● **Selected excerpt**
_ _ _
By the way, moving between family types is so complex that most cloud optimization tools don’t attempt to do it and prefer to scale only within the same family (Spoiler Alert: Turbonomic is not one of them). The downsize of scaling within the same family is that you are doubling the capacity and costs.
It is also important to understand the exact benefits each instance type offers (old generation vs new generation) for both capacity and cost. For example, in the image below, you will notice m5.large offers more memory than m4.large but it costs a bit less. This is very common with AWS, as this eventually helps to move customers off older generation hardware over time. But it is not always the case…
You may have noticed in the above image that both m4.large and m5.large provide the same exact vCPU amount (2) – but does that mean the vCPU speed will be the same? The answer is no. Even if you make scaling decision on a single metric like vCPU (you should not!) - how do you know what is the best instance Type to use to make sure the CPU is getting exactly what it needs?
In order to determine the CPU clock speed on public clouds, you must use Amazon’s EC2 Compute Unit (ECU) or Azure Compute Unit (ACU) - Have you ever tried to determine the actual vCPU speed of a cloud instance type using ACU or ECU? Hint: it is not very human-friendly.
_ _ _
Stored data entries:
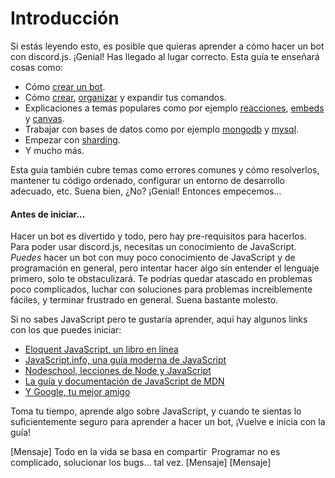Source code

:# Introducción

Si estás leyendo esto, es posible que quieras aprender a cómo hacer un bot con discord.js. ¡Genial! Has llegado al lugar correcto.
Esta guía te enseñará cosas como:
- Cómo [crear un bot](/preparaciones/instalación-de-nodejs-y-discordjs.md).
- Cómo [crear](/creando-tu-bot/poniendo-en-marcha-tu-bot.md), [organizar](/usando-gestores/gestor-de-comandos.md) y expandir tus comandos.
- Explicaciones a temas populares como por ejemplo [reacciones](/temas-populares/reacciones.md), [embeds](/temas-populares/incrustaciones.md) y [canvas](/miscelaneo/canvas.md).
- Trabajar con bases de datos como por ejemplo [mongodb](/bases-de-datos/manejando-mongodb.md) y [mysql](/bases-de-datos/manejando-mysql.md).
- Empezar con [sharding](/sharding/getting-started.md).
- Y mucho más.

Esta guía también cubre temas como errores comunes y cómo resolverlos, mantener tu código ordenado, configurar un entorno de desarrollo adecuado, etc.
Suena bien, ¿No? ¡Genial! Entonces empecemos...

#### Antes de iniciar...

Hacer un bot es divertido y todo, pero hay pre-requisitos para hacerlos. Para poder usar discord.js, necesitas un conocimiento de JavaScript. *Puedes* hacer un bot con muy poco conocimiento de JavaScript y de programación en general, pero intentar hacer algo sin entender el lenguaje primero, solo te obstaculizará. Te podrías quedar atascado en problemas poco complicados, luchar con soluciones para problemas increíblemente fáciles, y terminar frustrado en general. Suena bastante molesto.

Si no sabes JavaScript pero te gustaría aprender, aquí hay algunos links con los que puedes iniciar:
* [Eloquent JavaScript, un libro en línea](https://eloquentjs-es.thedojo.mx/)
* [JavaScript.info, una guía moderna de JavaScript](https://es.javascript.info/)
* [Nodeschool, lecciones de Node y JavaScript](https://nodeschool.io/es/)
* [La guía y documentación de JavaScript de MDN](https://developer.mozilla.org/es/docs/Web/JavaScript)
* [Y Google, tu mejor amigo](https://google.com)

Toma tu tiempo, aprende algo sobre JavaScript, y cuando te sientas lo suficientemente seguro para aprender a hacer un bot, ¡Vuelve e inicia con la guía!

<DiscordMessages>
	<DiscordMessage profile="kirzu">[Mensaje]</DiscordMessage>
	<DiscordMessage profile="awoo">Todo en la vida se basa en compartir
	  <span class="emoji-container"><img class="emoji-image" title="pray" src="https://twemoji.maxcdn.com/v/latest/svg/1f64f.svg" alt="" /></span>
	</DiscordMessage>
	<DiscordMessage profile="socram">Programar no es complicado, solucionar los bugs... tal vez.</DiscordMessage>
	<DiscordMessage profile="nejire">[Mensaje]</DiscordMessage>
	<DiscordMessage profile="andre">[Mensaje]</DiscordMessage>
</DiscordMessages>
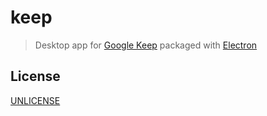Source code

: # keep

> Desktop app for [Google Keep][google-keep] packaged with [Electron][electron]

## License

[UNLICENSE][unlicense]

[google-keep]: https://keep.google.com
[electron]: http://electron.atom.io
[unlicense]: http://unlicense.org
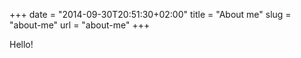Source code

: +++
date = "2014-09-30T20:51:30+02:00"
title = "About me"
slug = "about-me"
url = "about-me"
+++

Hello!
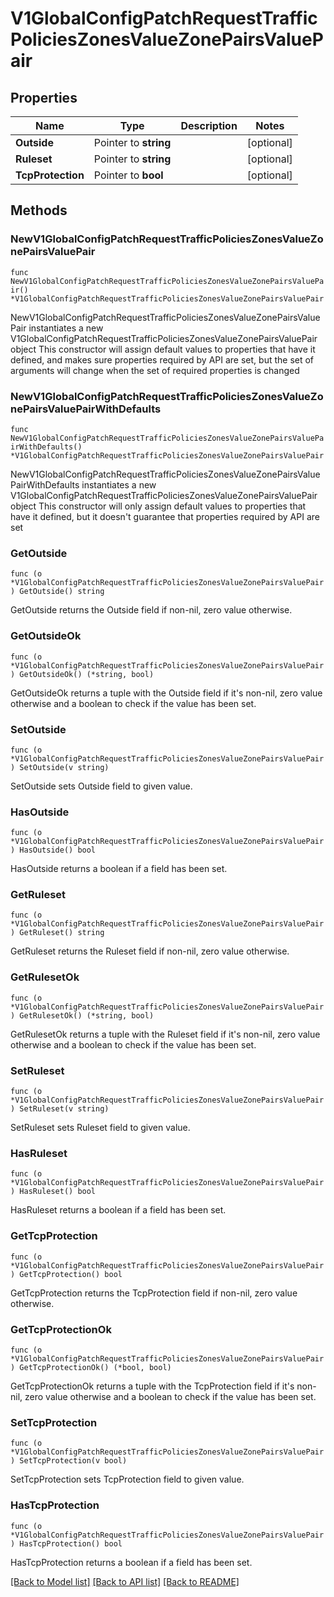 # V1GlobalConfigPatchRequestTrafficPoliciesZonesValueZonePairsValuePair

## Properties

Name | Type | Description | Notes
------------ | ------------- | ------------- | -------------
**Outside** | Pointer to **string** |  | [optional] 
**Ruleset** | Pointer to **string** |  | [optional] 
**TcpProtection** | Pointer to **bool** |  | [optional] 

## Methods

### NewV1GlobalConfigPatchRequestTrafficPoliciesZonesValueZonePairsValuePair

`func NewV1GlobalConfigPatchRequestTrafficPoliciesZonesValueZonePairsValuePair() *V1GlobalConfigPatchRequestTrafficPoliciesZonesValueZonePairsValuePair`

NewV1GlobalConfigPatchRequestTrafficPoliciesZonesValueZonePairsValuePair instantiates a new V1GlobalConfigPatchRequestTrafficPoliciesZonesValueZonePairsValuePair object
This constructor will assign default values to properties that have it defined,
and makes sure properties required by API are set, but the set of arguments
will change when the set of required properties is changed

### NewV1GlobalConfigPatchRequestTrafficPoliciesZonesValueZonePairsValuePairWithDefaults

`func NewV1GlobalConfigPatchRequestTrafficPoliciesZonesValueZonePairsValuePairWithDefaults() *V1GlobalConfigPatchRequestTrafficPoliciesZonesValueZonePairsValuePair`

NewV1GlobalConfigPatchRequestTrafficPoliciesZonesValueZonePairsValuePairWithDefaults instantiates a new V1GlobalConfigPatchRequestTrafficPoliciesZonesValueZonePairsValuePair object
This constructor will only assign default values to properties that have it defined,
but it doesn't guarantee that properties required by API are set

### GetOutside

`func (o *V1GlobalConfigPatchRequestTrafficPoliciesZonesValueZonePairsValuePair) GetOutside() string`

GetOutside returns the Outside field if non-nil, zero value otherwise.

### GetOutsideOk

`func (o *V1GlobalConfigPatchRequestTrafficPoliciesZonesValueZonePairsValuePair) GetOutsideOk() (*string, bool)`

GetOutsideOk returns a tuple with the Outside field if it's non-nil, zero value otherwise
and a boolean to check if the value has been set.

### SetOutside

`func (o *V1GlobalConfigPatchRequestTrafficPoliciesZonesValueZonePairsValuePair) SetOutside(v string)`

SetOutside sets Outside field to given value.

### HasOutside

`func (o *V1GlobalConfigPatchRequestTrafficPoliciesZonesValueZonePairsValuePair) HasOutside() bool`

HasOutside returns a boolean if a field has been set.

### GetRuleset

`func (o *V1GlobalConfigPatchRequestTrafficPoliciesZonesValueZonePairsValuePair) GetRuleset() string`

GetRuleset returns the Ruleset field if non-nil, zero value otherwise.

### GetRulesetOk

`func (o *V1GlobalConfigPatchRequestTrafficPoliciesZonesValueZonePairsValuePair) GetRulesetOk() (*string, bool)`

GetRulesetOk returns a tuple with the Ruleset field if it's non-nil, zero value otherwise
and a boolean to check if the value has been set.

### SetRuleset

`func (o *V1GlobalConfigPatchRequestTrafficPoliciesZonesValueZonePairsValuePair) SetRuleset(v string)`

SetRuleset sets Ruleset field to given value.

### HasRuleset

`func (o *V1GlobalConfigPatchRequestTrafficPoliciesZonesValueZonePairsValuePair) HasRuleset() bool`

HasRuleset returns a boolean if a field has been set.

### GetTcpProtection

`func (o *V1GlobalConfigPatchRequestTrafficPoliciesZonesValueZonePairsValuePair) GetTcpProtection() bool`

GetTcpProtection returns the TcpProtection field if non-nil, zero value otherwise.

### GetTcpProtectionOk

`func (o *V1GlobalConfigPatchRequestTrafficPoliciesZonesValueZonePairsValuePair) GetTcpProtectionOk() (*bool, bool)`

GetTcpProtectionOk returns a tuple with the TcpProtection field if it's non-nil, zero value otherwise
and a boolean to check if the value has been set.

### SetTcpProtection

`func (o *V1GlobalConfigPatchRequestTrafficPoliciesZonesValueZonePairsValuePair) SetTcpProtection(v bool)`

SetTcpProtection sets TcpProtection field to given value.

### HasTcpProtection

`func (o *V1GlobalConfigPatchRequestTrafficPoliciesZonesValueZonePairsValuePair) HasTcpProtection() bool`

HasTcpProtection returns a boolean if a field has been set.


[[Back to Model list]](../README.md#documentation-for-models) [[Back to API list]](../README.md#documentation-for-api-endpoints) [[Back to README]](../README.md)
_ _ _
● **Request 1**
Transcribe the passage on cloud instance types word for word, from "In order to" to "not very human-friendly.".
● **Request 2**
Reproduce verbatim the lines of the records from the line with "### SetRuleset" to the line with "### HasRuleset", including both of those lines.
The text and the records originate from separate sources.

● **Written response 1**
In order to determine the CPU clock speed on public clouds, you must use Amazon’s EC2 Compute Unit (ECU) or Azure Compute Unit (ACU) - Have you ever tried to determine the actual vCPU speed of a cloud instance type using ACU or ECU? Hint: it is not very human-friendly.

● **Written response 2**
### SetRuleset

`func (o *V1GlobalConfigPatchRequestTrafficPoliciesZonesValueZonePairsValuePair) SetRuleset(v string)`

SetRuleset sets Ruleset field to given value.

### HasRuleset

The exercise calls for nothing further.